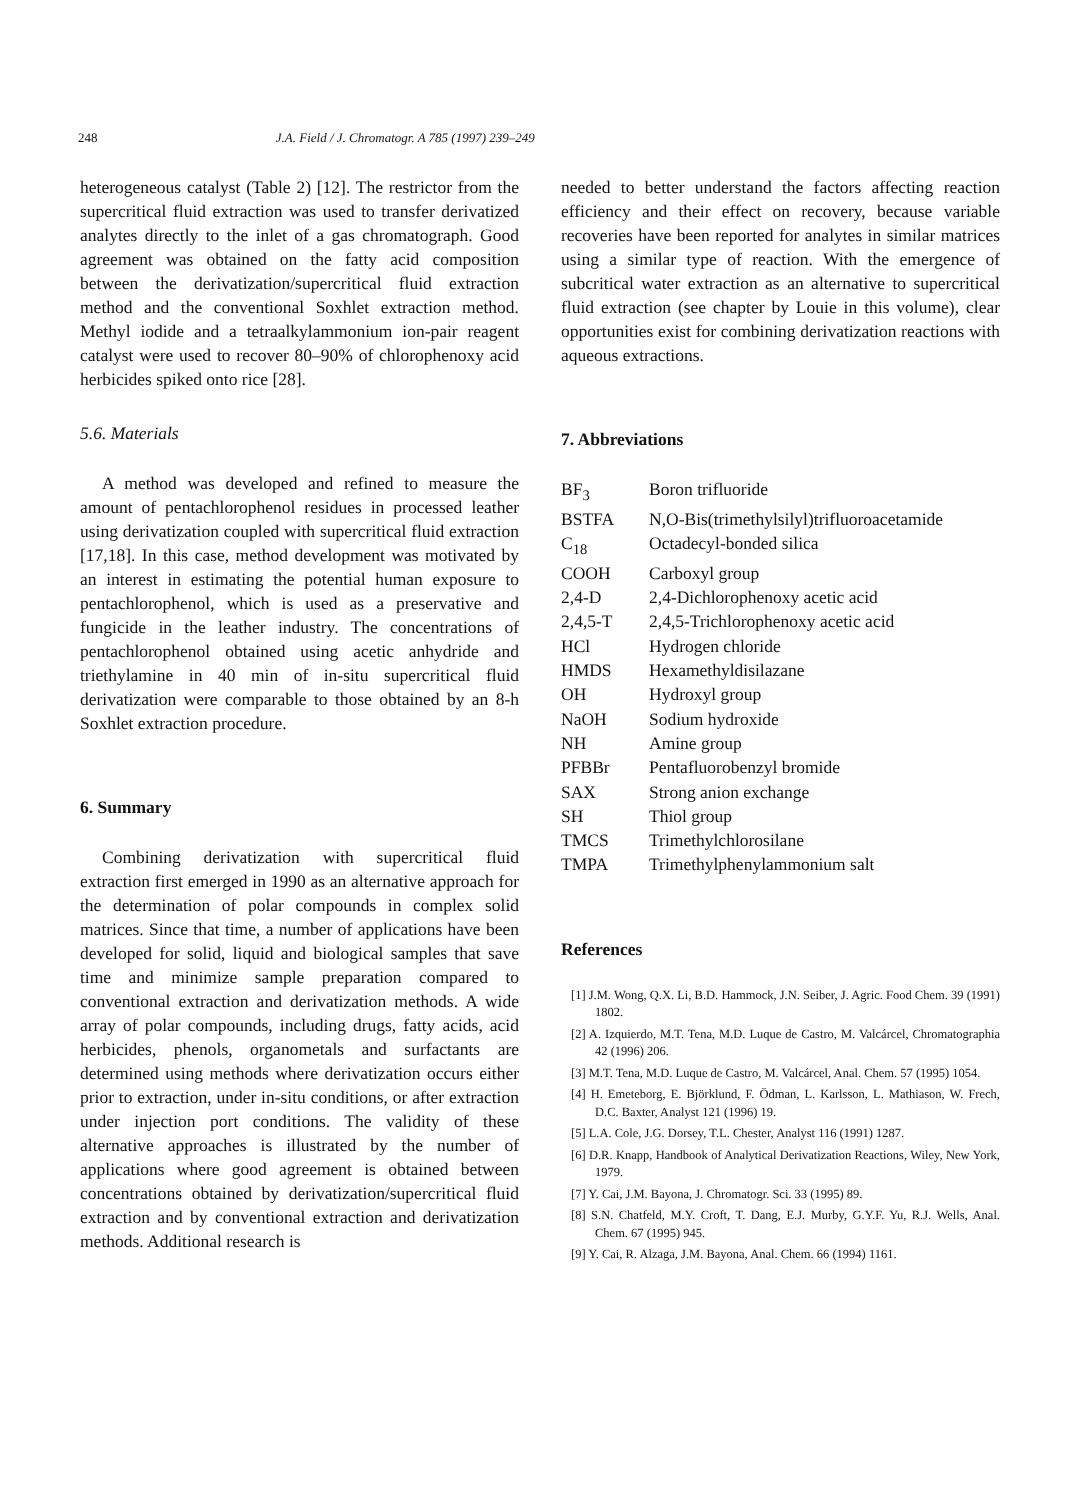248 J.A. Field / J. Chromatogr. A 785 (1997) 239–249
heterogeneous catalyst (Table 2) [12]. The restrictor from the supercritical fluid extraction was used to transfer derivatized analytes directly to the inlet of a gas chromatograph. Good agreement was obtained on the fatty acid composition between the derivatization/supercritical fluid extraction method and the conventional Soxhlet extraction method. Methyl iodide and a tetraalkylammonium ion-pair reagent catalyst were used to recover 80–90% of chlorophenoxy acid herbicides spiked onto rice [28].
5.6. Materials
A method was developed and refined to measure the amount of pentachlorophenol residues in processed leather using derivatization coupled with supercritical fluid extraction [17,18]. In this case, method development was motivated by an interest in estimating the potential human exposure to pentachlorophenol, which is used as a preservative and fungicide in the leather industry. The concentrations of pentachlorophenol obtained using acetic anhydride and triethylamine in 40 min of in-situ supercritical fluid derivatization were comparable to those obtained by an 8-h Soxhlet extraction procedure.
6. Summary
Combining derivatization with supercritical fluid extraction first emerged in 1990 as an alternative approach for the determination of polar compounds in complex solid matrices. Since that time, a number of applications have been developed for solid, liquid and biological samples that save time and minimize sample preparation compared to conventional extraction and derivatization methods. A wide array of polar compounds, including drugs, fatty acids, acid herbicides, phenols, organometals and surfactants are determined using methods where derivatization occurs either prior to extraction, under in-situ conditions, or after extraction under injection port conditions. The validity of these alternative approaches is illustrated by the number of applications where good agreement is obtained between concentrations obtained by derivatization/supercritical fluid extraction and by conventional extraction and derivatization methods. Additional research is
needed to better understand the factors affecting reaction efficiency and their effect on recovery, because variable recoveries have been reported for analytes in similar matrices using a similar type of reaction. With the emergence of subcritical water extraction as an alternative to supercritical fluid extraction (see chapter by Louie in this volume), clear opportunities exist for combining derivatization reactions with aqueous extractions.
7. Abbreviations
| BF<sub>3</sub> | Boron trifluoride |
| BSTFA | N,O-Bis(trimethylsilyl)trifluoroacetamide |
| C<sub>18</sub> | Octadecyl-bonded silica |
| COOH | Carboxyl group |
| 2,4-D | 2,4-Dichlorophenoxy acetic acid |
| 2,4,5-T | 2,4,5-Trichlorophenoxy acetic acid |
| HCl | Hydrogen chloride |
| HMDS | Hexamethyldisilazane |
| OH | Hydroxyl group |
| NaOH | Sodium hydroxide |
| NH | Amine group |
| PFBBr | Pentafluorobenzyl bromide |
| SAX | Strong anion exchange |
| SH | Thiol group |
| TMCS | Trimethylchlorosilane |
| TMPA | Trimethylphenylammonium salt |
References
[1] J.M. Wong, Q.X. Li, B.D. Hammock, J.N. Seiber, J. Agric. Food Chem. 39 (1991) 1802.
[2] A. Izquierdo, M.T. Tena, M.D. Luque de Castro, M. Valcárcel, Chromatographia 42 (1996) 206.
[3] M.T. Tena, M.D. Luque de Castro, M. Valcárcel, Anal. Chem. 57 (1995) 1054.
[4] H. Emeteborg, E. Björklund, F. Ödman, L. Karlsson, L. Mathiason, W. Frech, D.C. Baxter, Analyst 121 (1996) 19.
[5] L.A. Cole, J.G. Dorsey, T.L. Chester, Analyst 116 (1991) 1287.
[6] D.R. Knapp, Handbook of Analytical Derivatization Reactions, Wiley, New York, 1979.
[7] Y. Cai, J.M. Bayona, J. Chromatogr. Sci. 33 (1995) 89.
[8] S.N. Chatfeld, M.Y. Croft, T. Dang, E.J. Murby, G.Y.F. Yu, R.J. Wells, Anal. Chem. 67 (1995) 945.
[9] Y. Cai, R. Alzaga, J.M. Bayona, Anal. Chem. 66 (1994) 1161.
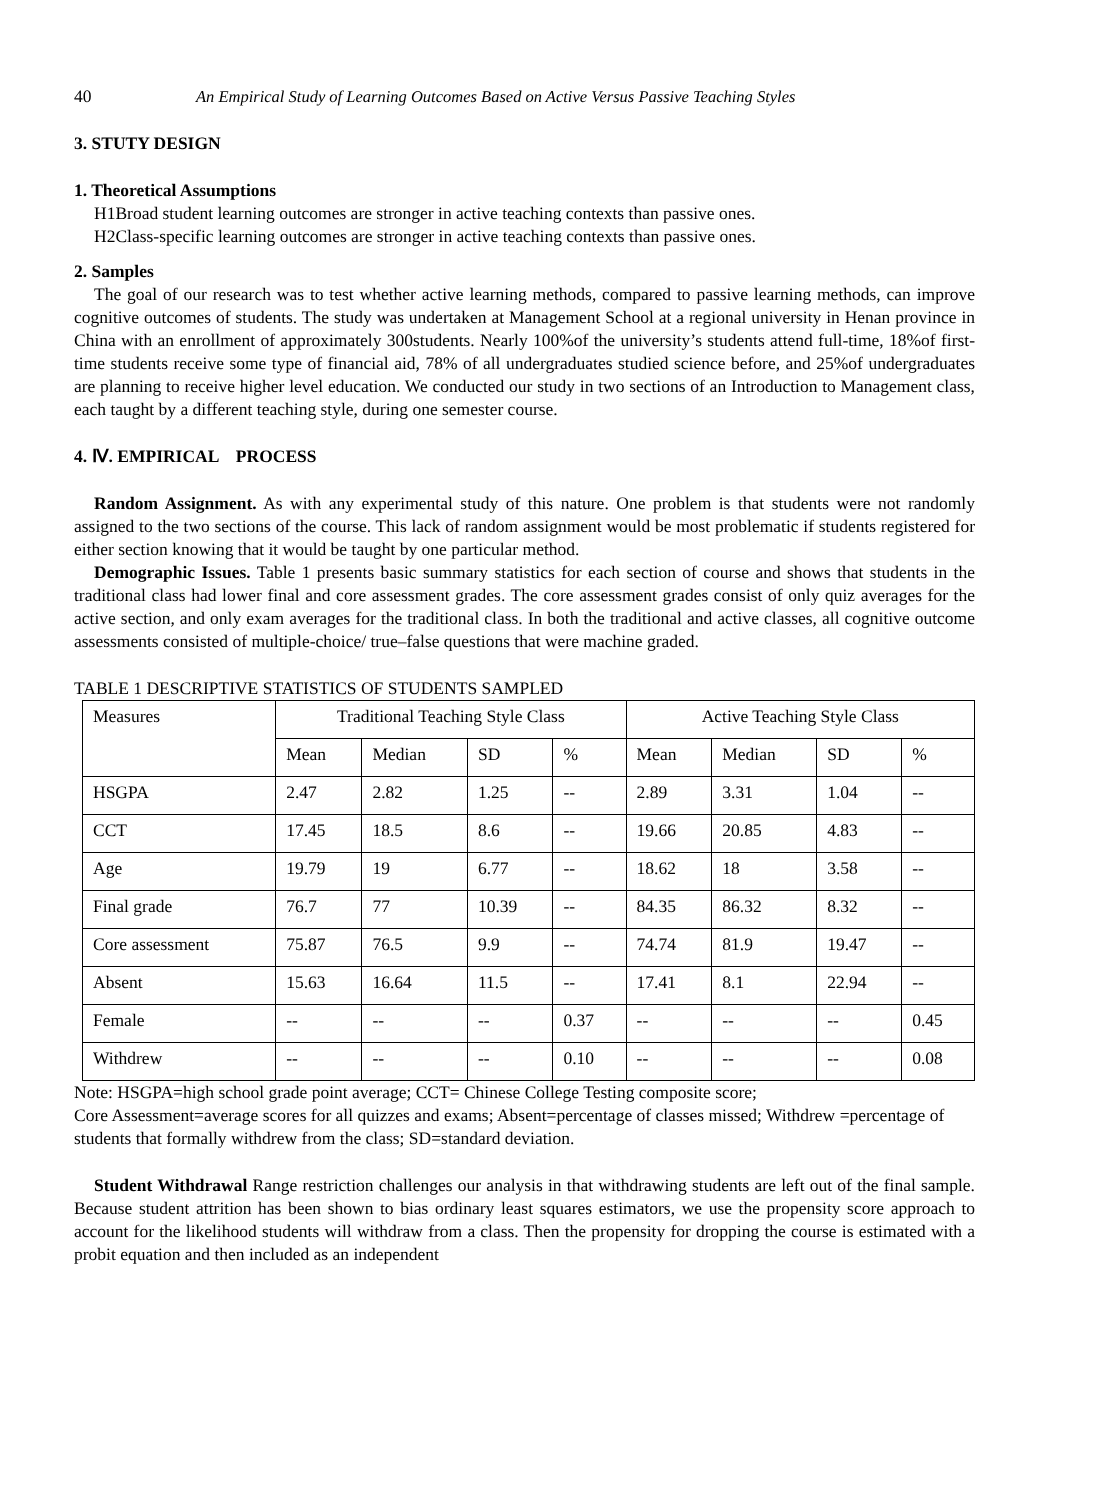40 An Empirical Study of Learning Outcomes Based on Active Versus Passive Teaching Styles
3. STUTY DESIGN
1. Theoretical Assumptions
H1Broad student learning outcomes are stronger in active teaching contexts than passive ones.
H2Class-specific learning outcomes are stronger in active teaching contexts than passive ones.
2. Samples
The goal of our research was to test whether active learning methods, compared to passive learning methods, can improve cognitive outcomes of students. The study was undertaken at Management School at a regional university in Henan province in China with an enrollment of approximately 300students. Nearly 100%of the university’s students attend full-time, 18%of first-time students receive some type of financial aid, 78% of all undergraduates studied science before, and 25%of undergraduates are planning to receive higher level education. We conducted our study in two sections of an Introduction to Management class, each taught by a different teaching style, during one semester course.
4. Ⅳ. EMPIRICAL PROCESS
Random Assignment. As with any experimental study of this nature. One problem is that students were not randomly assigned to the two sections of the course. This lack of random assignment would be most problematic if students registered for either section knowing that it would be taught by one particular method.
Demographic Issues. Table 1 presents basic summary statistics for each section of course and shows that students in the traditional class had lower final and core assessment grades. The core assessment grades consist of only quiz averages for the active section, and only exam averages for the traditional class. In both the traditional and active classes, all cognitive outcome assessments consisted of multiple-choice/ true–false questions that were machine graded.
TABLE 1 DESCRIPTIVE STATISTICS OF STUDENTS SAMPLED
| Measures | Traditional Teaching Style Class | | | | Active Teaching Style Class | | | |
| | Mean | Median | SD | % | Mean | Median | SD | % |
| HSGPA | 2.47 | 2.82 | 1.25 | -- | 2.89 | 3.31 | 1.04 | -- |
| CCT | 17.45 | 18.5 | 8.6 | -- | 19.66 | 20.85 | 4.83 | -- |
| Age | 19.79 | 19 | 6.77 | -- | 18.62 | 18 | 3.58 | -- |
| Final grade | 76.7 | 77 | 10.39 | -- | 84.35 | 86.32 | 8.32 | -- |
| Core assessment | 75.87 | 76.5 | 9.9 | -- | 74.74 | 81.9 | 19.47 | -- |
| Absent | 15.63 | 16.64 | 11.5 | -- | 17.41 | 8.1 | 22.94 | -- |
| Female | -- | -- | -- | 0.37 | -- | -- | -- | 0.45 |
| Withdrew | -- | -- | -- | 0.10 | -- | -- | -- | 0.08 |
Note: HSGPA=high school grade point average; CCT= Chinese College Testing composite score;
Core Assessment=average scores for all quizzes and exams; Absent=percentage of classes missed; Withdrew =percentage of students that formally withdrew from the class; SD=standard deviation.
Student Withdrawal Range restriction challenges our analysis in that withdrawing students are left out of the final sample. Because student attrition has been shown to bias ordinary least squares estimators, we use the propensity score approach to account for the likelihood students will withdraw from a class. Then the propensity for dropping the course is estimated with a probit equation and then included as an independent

++++++++

ABOUT THIS TASK: An exact copy of the lines above between the line holding "H1Broad student learning" and the line holding "The goal of", inclusive, is the whole answer.

EXERCISE RESPONSE:
H1Broad student learning outcomes are stronger in active teaching contexts than passive ones.
H2Class-specific learning outcomes are stronger in active teaching contexts than passive ones.
2. Samples
The goal of our research was to test whether active learning methods, compared to passive learning methods, can improve cognitive outcomes of students. The study was undertaken at Management School at a regional university in Henan province in China with an enrollment of approximately 300students. Nearly 100%of the university’s students attend full-time, 18%of first-time students receive some type of financial aid, 78% of all undergraduates studied science before, and 25%of undergraduates are planning to receive higher level education. We conducted our study in two sections of an Introduction to Management class, each taught by a different teaching style, during one semester course.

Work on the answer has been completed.